> STORED DATA
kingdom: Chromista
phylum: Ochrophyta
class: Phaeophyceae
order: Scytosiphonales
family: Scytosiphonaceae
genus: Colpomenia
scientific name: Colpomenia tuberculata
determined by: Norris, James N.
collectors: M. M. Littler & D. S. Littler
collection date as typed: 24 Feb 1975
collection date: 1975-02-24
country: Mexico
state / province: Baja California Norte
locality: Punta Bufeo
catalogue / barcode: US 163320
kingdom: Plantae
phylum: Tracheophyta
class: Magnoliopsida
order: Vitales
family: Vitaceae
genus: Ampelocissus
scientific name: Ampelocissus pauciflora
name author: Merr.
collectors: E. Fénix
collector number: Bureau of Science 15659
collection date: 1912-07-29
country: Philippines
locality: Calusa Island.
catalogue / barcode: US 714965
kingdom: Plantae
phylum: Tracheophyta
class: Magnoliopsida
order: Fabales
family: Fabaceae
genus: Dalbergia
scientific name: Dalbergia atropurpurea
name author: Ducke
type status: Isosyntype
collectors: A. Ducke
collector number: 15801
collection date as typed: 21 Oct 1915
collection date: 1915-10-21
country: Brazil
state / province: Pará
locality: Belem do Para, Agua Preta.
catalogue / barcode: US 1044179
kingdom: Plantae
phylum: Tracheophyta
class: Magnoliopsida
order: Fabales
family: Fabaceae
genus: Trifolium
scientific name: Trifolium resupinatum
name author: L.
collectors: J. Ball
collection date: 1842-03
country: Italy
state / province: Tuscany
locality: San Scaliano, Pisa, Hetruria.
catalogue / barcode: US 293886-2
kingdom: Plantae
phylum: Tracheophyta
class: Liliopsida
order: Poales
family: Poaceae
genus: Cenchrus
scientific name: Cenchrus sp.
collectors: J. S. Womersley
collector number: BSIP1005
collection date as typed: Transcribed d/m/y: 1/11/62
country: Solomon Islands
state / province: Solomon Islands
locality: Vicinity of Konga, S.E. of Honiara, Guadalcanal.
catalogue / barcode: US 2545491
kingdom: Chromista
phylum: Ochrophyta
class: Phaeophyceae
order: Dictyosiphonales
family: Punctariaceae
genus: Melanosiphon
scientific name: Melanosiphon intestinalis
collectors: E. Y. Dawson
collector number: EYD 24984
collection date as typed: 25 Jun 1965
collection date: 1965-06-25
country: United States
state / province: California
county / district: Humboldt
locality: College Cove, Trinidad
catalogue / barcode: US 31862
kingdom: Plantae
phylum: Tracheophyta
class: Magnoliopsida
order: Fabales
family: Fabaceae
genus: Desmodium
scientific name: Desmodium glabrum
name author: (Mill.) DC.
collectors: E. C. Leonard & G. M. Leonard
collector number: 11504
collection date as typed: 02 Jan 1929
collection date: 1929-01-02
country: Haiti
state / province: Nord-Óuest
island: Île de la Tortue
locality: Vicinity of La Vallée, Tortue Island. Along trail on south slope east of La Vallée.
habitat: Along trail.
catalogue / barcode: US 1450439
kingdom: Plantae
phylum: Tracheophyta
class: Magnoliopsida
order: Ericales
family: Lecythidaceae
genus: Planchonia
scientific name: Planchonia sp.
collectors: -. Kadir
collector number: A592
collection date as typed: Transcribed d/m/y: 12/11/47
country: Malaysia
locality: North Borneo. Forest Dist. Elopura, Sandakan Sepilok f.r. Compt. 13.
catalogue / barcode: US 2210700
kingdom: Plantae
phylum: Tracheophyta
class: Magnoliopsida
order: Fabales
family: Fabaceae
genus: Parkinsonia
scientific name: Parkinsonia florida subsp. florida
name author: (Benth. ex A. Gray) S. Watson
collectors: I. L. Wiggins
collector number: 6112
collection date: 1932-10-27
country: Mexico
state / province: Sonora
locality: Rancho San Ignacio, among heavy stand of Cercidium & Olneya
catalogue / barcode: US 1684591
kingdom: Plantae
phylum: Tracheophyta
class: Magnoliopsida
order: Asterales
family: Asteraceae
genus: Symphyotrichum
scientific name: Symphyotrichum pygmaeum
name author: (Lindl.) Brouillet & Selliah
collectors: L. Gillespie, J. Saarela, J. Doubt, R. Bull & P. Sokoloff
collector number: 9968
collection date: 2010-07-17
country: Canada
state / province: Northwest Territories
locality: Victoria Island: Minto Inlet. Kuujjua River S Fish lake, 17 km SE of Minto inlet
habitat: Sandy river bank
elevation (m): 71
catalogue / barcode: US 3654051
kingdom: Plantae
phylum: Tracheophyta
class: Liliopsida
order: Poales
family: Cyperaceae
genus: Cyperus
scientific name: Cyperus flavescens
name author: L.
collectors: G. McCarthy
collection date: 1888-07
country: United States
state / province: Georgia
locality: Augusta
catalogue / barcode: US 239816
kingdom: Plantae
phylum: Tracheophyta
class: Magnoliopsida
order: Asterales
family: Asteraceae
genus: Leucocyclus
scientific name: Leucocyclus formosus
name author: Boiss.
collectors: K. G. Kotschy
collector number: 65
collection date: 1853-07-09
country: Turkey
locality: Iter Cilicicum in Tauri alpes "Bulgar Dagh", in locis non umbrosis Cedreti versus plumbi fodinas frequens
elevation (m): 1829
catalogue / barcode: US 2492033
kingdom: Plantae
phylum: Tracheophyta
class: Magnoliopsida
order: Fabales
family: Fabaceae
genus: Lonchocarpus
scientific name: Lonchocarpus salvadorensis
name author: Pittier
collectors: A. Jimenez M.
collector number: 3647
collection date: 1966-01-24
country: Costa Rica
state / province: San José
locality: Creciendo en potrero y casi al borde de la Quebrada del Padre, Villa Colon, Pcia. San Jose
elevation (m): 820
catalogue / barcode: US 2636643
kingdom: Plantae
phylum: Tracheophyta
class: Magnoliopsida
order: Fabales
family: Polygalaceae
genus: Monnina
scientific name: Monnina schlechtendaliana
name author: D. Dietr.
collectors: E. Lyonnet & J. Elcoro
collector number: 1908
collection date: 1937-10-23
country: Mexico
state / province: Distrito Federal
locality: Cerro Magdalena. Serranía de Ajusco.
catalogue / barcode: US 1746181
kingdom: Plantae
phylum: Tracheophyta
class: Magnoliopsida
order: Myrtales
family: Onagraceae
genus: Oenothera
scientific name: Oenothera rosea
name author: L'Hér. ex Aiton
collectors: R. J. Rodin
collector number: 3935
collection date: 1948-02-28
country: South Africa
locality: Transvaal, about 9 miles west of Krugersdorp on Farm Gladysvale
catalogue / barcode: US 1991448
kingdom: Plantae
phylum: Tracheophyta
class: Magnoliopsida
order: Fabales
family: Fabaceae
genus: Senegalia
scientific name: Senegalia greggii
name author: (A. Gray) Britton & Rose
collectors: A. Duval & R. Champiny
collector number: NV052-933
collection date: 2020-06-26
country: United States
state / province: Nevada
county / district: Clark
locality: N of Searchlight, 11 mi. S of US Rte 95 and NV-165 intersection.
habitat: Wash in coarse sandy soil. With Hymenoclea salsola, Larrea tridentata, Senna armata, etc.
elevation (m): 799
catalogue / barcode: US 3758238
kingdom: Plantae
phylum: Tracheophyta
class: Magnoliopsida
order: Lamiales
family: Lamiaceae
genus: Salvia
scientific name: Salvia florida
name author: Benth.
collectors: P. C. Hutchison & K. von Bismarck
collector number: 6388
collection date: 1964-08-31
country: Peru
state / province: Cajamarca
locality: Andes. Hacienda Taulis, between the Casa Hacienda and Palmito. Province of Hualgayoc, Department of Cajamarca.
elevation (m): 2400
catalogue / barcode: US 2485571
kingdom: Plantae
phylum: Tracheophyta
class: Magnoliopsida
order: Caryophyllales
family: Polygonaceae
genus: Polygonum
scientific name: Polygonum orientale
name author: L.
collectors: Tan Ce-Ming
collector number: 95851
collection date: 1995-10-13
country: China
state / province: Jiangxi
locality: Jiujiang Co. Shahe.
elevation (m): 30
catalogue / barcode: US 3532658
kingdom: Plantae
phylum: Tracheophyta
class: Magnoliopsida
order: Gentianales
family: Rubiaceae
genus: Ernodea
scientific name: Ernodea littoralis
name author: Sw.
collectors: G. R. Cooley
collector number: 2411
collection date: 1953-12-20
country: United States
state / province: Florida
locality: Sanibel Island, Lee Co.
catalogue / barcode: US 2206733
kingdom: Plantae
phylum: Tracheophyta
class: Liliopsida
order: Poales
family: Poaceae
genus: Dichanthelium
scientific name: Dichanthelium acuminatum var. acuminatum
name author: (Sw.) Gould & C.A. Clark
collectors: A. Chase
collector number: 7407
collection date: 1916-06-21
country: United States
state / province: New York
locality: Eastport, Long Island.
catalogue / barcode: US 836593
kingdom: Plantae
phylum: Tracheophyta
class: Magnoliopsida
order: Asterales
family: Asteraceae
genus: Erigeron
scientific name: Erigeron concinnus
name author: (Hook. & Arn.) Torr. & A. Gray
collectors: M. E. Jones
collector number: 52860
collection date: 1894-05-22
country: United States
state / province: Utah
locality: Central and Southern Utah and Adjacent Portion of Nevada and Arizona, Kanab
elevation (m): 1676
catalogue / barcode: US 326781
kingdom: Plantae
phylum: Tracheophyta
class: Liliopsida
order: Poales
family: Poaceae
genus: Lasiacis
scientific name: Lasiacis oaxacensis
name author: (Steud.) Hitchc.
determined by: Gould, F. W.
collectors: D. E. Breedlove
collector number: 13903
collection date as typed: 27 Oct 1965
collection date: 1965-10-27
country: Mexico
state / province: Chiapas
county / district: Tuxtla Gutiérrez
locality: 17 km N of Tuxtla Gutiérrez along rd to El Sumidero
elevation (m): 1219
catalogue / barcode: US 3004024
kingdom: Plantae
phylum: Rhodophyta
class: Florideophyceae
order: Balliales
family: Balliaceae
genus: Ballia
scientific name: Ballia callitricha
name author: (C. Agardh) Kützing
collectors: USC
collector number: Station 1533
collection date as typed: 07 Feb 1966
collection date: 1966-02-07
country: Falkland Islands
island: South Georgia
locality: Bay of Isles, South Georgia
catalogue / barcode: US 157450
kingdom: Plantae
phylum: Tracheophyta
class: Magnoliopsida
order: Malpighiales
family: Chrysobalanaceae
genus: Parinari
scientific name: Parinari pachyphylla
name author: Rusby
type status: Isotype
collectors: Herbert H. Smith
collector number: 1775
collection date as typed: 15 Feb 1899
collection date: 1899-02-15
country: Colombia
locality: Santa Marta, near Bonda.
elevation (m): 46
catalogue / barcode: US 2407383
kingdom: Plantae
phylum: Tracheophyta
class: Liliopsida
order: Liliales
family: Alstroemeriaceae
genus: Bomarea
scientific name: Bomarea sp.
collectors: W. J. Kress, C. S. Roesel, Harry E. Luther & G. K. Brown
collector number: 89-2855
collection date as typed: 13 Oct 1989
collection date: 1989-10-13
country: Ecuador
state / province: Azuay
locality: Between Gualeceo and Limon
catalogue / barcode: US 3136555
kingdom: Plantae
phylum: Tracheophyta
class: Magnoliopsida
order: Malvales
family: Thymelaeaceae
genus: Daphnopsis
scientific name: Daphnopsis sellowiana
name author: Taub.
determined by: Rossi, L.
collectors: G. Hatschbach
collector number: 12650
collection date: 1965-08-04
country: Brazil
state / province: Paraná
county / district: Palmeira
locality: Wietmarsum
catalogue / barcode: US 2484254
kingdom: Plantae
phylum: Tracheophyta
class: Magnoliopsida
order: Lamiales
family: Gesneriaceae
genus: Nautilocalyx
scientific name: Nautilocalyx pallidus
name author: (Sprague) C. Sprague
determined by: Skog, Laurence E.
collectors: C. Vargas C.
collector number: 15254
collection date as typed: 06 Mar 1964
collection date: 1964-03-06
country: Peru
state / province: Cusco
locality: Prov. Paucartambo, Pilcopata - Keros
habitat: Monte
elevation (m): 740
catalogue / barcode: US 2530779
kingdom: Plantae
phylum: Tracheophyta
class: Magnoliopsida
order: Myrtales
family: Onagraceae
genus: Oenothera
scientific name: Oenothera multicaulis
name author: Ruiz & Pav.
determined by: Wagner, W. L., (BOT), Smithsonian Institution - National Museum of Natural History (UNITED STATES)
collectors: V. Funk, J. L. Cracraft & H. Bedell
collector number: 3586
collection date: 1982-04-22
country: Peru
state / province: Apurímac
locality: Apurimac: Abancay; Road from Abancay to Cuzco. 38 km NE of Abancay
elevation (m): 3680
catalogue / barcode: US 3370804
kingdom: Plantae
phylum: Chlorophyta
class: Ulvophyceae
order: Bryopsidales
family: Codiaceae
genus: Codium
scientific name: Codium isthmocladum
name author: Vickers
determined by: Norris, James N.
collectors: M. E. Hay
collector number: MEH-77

> THE PROBLEM
Please return everything in the items from the line containing "elevation (m): 1219" down to the line containing "scientific name: Nautilocalyx pallidus", both of those lines included, without any changes.

> FULL RESPONSE
elevation (m): 1219
catalogue / barcode: US 3004024
kingdom: Plantae
phylum: Rhodophyta
class: Florideophyceae
order: Balliales
family: Balliaceae
genus: Ballia
scientific name: Ballia callitricha
name author: (C. Agardh) Kützing
collectors: USC
collector number: Station 1533
collection date as typed: 07 Feb 1966
collection date: 1966-02-07
country: Falkland Islands
island: South Georgia
locality: Bay of Isles, South Georgia
catalogue / barcode: US 157450
kingdom: Plantae
phylum: Tracheophyta
class: Magnoliopsida
order: Malpighiales
family: Chrysobalanaceae
genus: Parinari
scientific name: Parinari pachyphylla
name author: Rusby
type status: Isotype
collectors: Herbert H. Smith
collector number: 1775
collection date as typed: 15 Feb 1899
collection date: 1899-02-15
country: Colombia
locality: Santa Marta, near Bonda.
elevation (m): 46
catalogue / barcode: US 2407383
kingdom: Plantae
phylum: Tracheophyta
class: Liliopsida
order: Liliales
family: Alstroemeriaceae
genus: Bomarea
scientific name: Bomarea sp.
collectors: W. J. Kress, C. S. Roesel, Harry E. Luther & G. K. Brown
collector number: 89-2855
collection date as typed: 13 Oct 1989
collection date: 1989-10-13
country: Ecuador
state / province: Azuay
locality: Between Gualeceo and Limon
catalogue / barcode: US 3136555
kingdom: Plantae
phylum: Tracheophyta
class: Magnoliopsida
order: Malvales
family: Thymelaeaceae
genus: Daphnopsis
scientific name: Daphnopsis sellowiana
name author: Taub.
determined by: Rossi, L.
collectors: G. Hatschbach
collector number: 12650
collection date: 1965-08-04
country: Brazil
state / province: Paraná
county / district: Palmeira
locality: Wietmarsum
catalogue / barcode: US 2484254
kingdom: Plantae
phylum: Tracheophyta
class: Magnoliopsida
order: Lamiales
family: Gesneriaceae
genus: Nautilocalyx
scientific name: Nautilocalyx pallidus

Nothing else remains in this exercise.